Passage given:
Mixtape by Metro Boomin
- Released: August 1, 2025
- Genres: Hip-hop; trap; R&B;
- Length: 78:47
- Labels: Boominati; Mercury; Republic;
- Producers: Metro Boomin; B Rackz; Bobby Kritical; Chris XZ; DJ Plugg; DJ Spinz; Dre Moon; Honorable C.N.O.T.E.; The Real Mapa; Zaytoven;

Metro Boomin chronology
| We Still Don't Trust You (2024) | A Futuristic Summa (2025) | God Doesn't Like Ugly (TBA) |

= A Futuristic Summa =

A Futuristic Summa (also known as Metro Boomin Presents: A Futuristic Summa (Hosted by DJ Spinz) on the digital version) is the second commercial mixtape (third overall) by the American record producer Metro Boomin. It was released through Boominati Worldwide, Mercury, and Republic Records on August 1, 2025. Hosted by fellow record producer DJ Spinz, it features guest appearances from J Money, Travis Porter, Young Dro, Gucci Mane, Roscoe Dash, Quavo, Breskii, YKNiece, Skooly, Shad da God, Waka Flocka Flame, BunnaB, Meany, Jose Guapo, Rocko, Yung Booke, 2 Chainz, Young Thug, Lil Baby, T.I., 21 Savage, Future, and Yung L.A..

[Records]
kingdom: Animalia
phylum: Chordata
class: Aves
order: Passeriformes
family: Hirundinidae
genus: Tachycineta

==

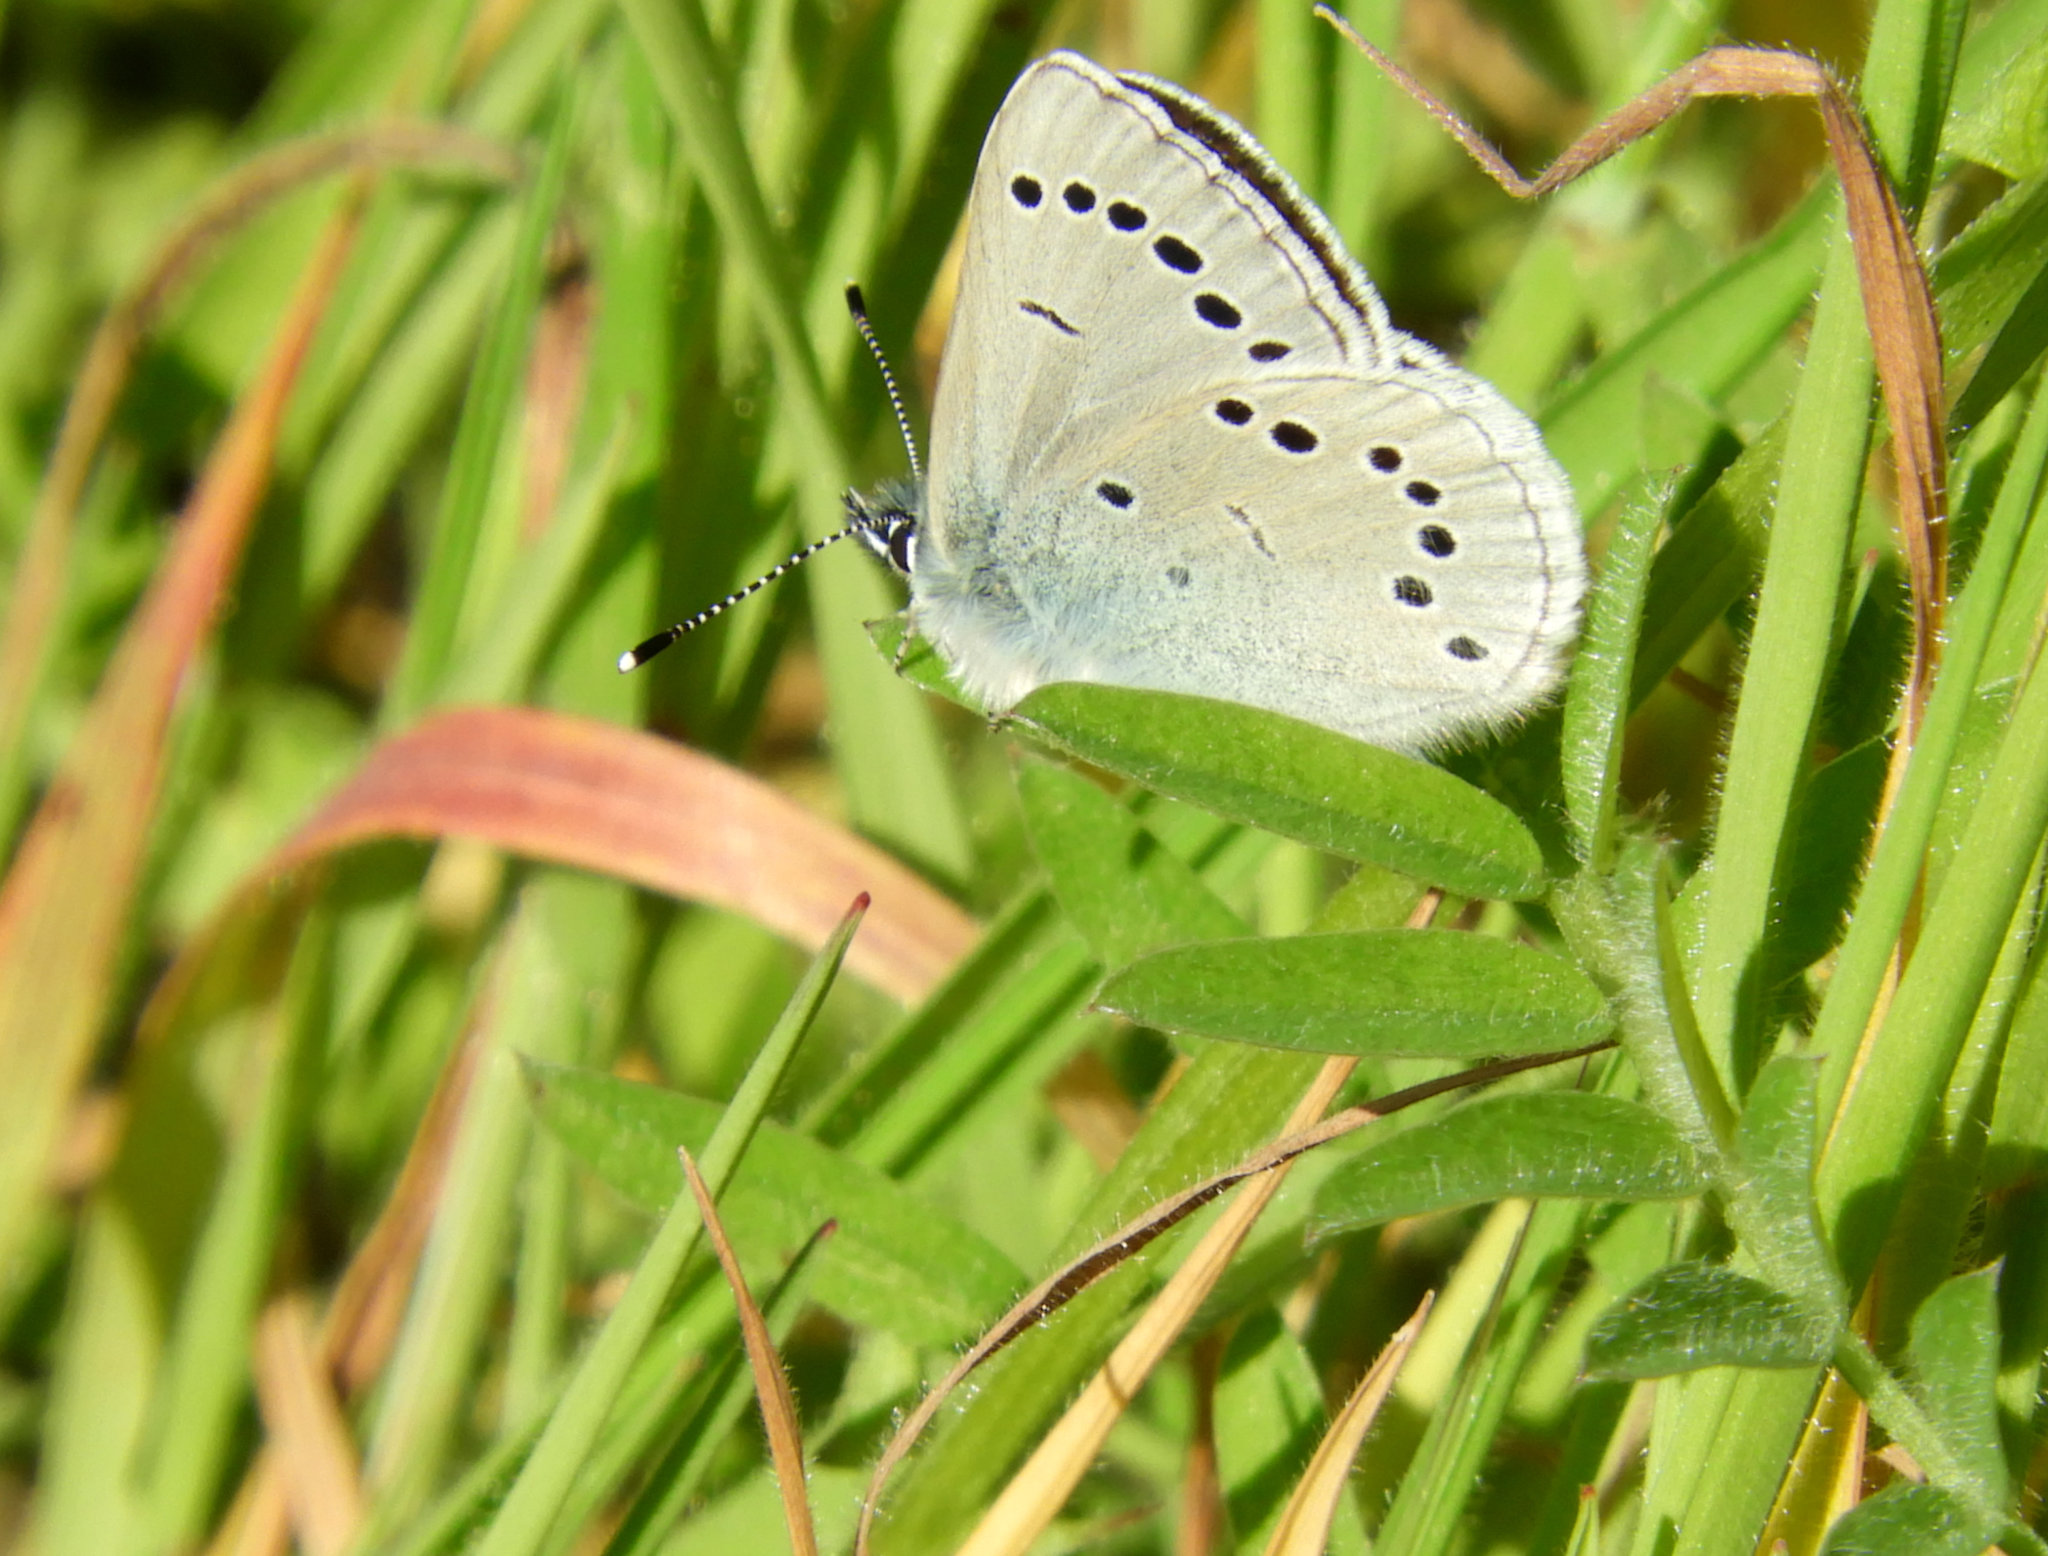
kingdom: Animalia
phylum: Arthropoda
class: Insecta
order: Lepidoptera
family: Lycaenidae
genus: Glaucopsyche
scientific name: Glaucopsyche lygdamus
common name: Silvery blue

==

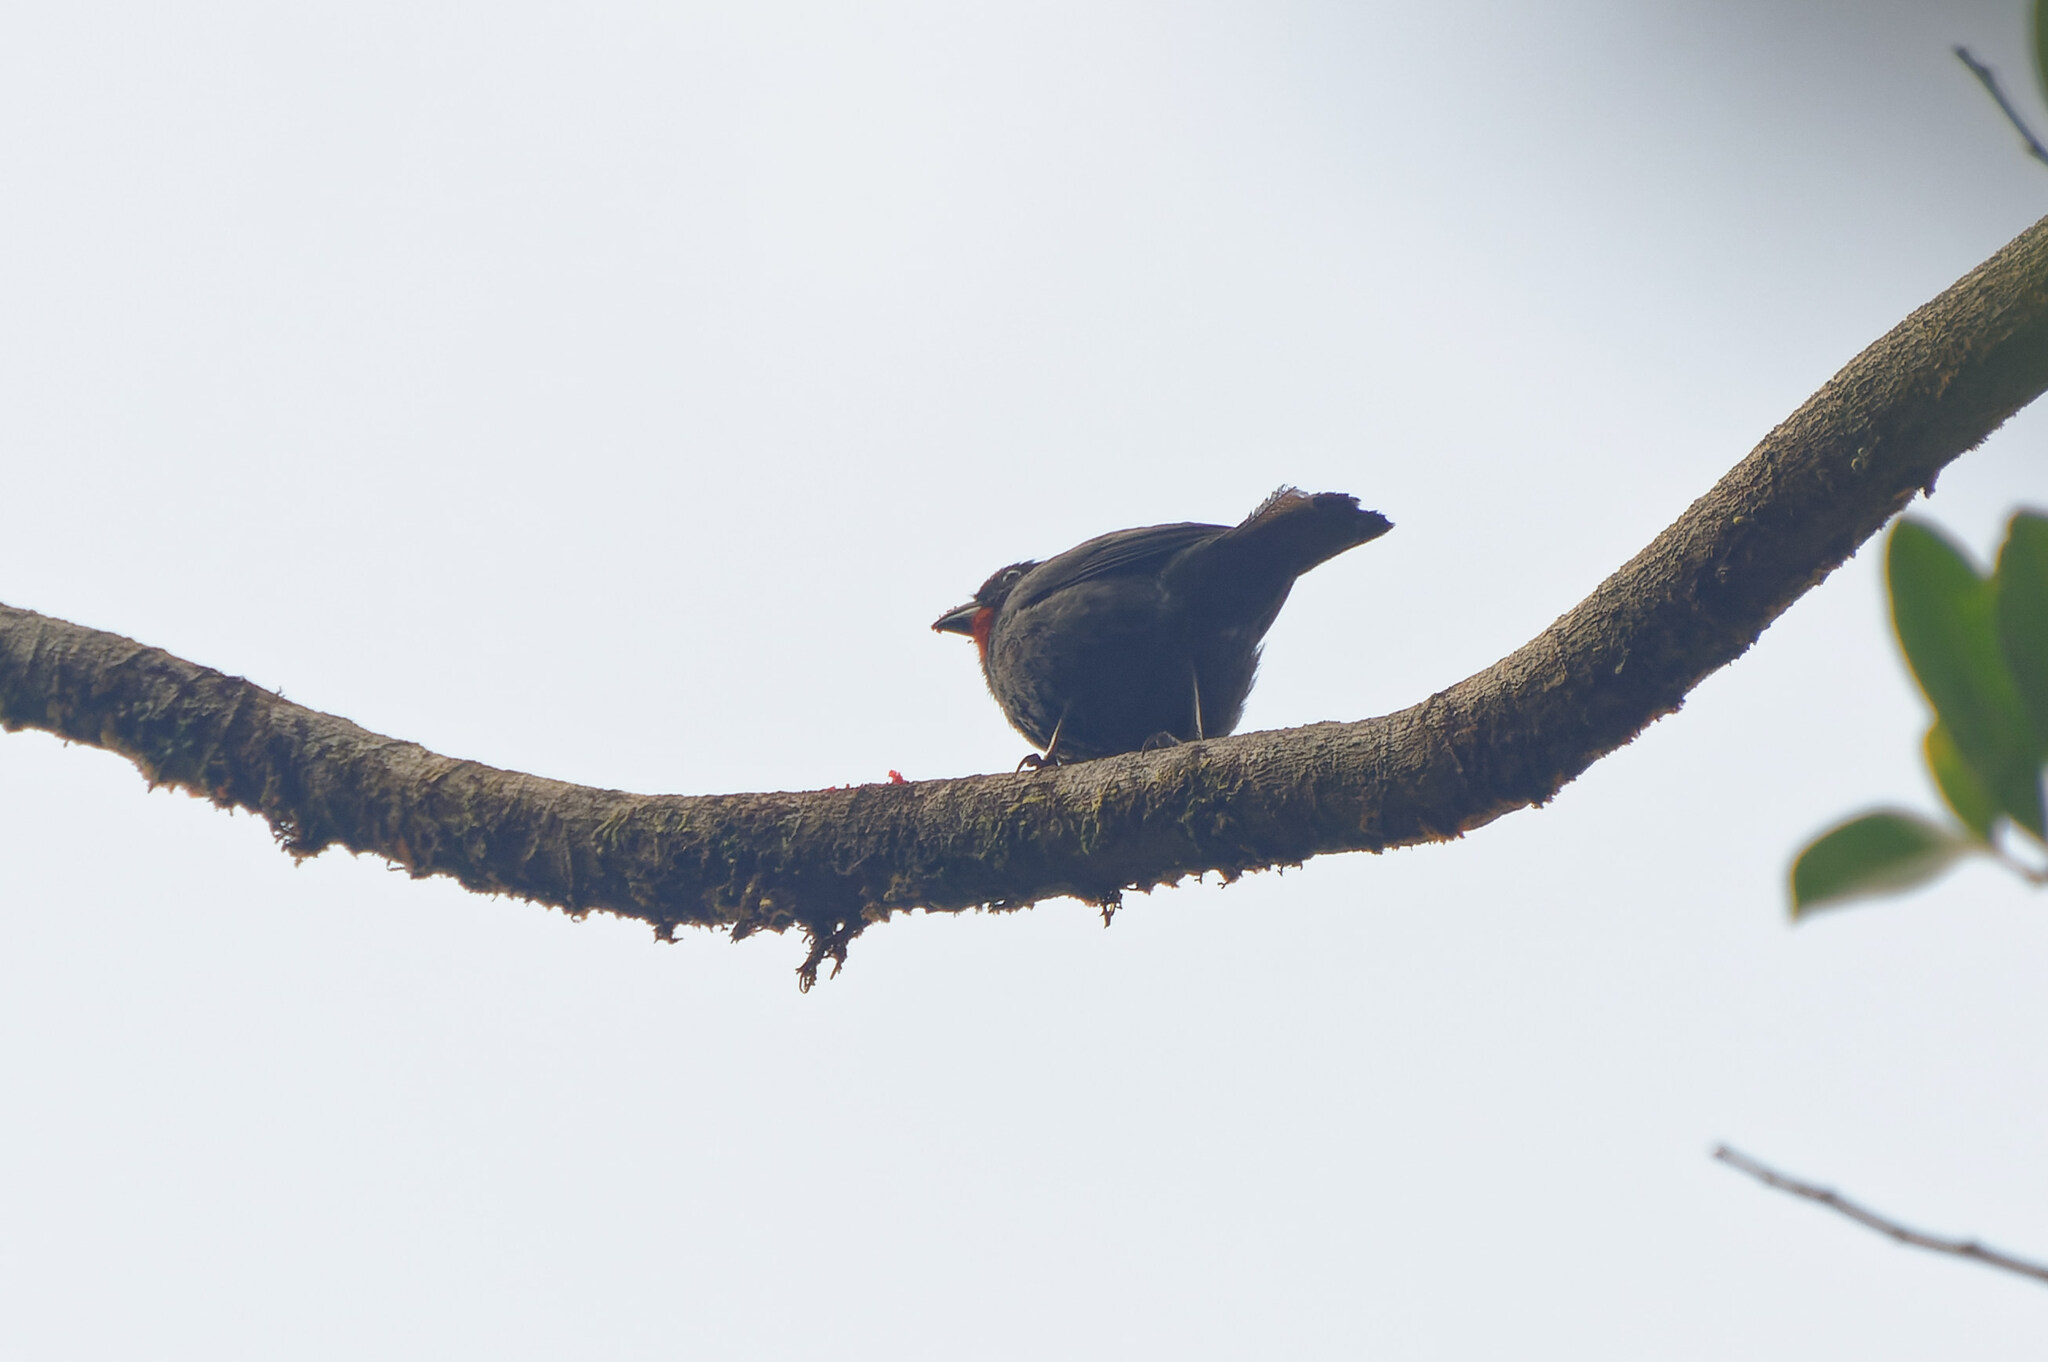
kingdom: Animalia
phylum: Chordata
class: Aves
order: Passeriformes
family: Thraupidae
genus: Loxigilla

Task prompt:
Answer these questions from the text on A Futuristic Summa:
1. What is the mixtape's listed length?
2. Which record producer hosted it?
3. In the Metro Boomin chronology, what title comes right before it?

Result of this exercise:
1. 78:47
2. DJ Spinz
3. We Still Don't Trust You (2024)